Где-то справа что-то щелкает и, повернув голову в ту сторону, Гарри — о боже, почему их так много? — вновь видит в темноте деревянную приоткрытую дверь. На всякий случай оборачиваясь назад, Гарри на время ужасается: чёртового прохода назад нет! Там лишь чёрная стена и ничего больше. Он тут же дёргает девочку за руку, и с тихим «Посмотри!», заставляет ту повернуться назад. У той, так же быстро, глаза расширяются и становятся большими, как две пуговицы или монетки, а её маленькая ладонь сжимает его, Гарри, сильнее. Гарднер удивлённо смотрит ему в глаза, совсем не понимая, что, чёрт возьми, происходит в этом месте. С каждыми новыми секундами и минутами это место кажется обоим только страннее и страннее. Но, к большому сожалению, думать сейчас об этом неуместно, решает мысленно черноглазый, ведь им всем нужно как-то выбраться не только с этого этажа, но и в принципе из этого странного здания, поэтому, не долго думая, лавандоволосый сжимает маленькую, бледную кисть и уверенно тянет блондинку в темноту, хотя та, так-то, и не сопротивляется, спокойно следуя в другую комнату. Она оказывается небольшой, с уже низким потолком, больше напоминает какой-то коридор. Впереди, на стене, висит большое и красивое зеркало в полный рост, к нему ведёт этакая дорожка из всё тех же золотых, металлических подставок и свечах на них. В какой-то момент, как только они подходят к этому самому зеркалу, над ним, на стене, начинают появляться всё такие же ярко-белые буквы, которые в дальнейшем выстраивают слова, а те и полные предложения. — Ладно, ты же тоже это видишь? — спрашивает Гарри и, как только получает в ответ ошарашенный кивок, прищуривается и начинает читать:«Посмотри-ка на себя повнимательнее. Ты жертва, лишь заблудшая душа или же… Демон?»

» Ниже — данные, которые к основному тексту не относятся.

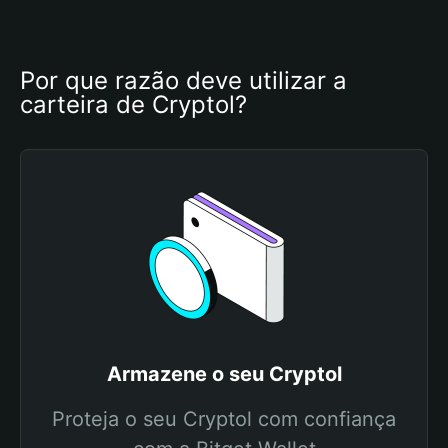
Por que razão deve utilizar a 
carteira de Cryptol?
Armazene o seu Cryptol
Proteja o seu Cryptol com confiança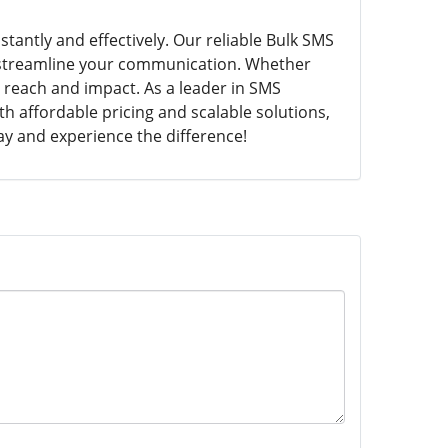
tantly and effectively. Our reliable Bulk SMS
 to streamline your communication. Whether
reach and impact. As a leader in SMS
 affordable pricing and scalable solutions,
ay and experience the difference!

«Бог желает видеть бесхитростную душу.»
— Посмотреть на себя? И что это может значить? — приложив руку к подбородку и задумчиво его потирая, сам себе, прямо под нос, шепчет парень, стараясь внимательно всматриваться в их с Рейчел отражение, но ничего странного в зеркале всё равно не видит. — Мы — это мы, разве не так? В отражении лишь ты и я. — Я тоже не… Ах, смотри! Снова надпись! — дергая Гарри за длинный рукав плаща, Рейчел указывает второй рукой на надпись, которая, кажется, явно изменилась.«Ты невежественен или просто пытаешься лгать себе? Это — чистейшее место исповеди. Возьми осколок себя и, наконец-то, познай, что же ты есть!»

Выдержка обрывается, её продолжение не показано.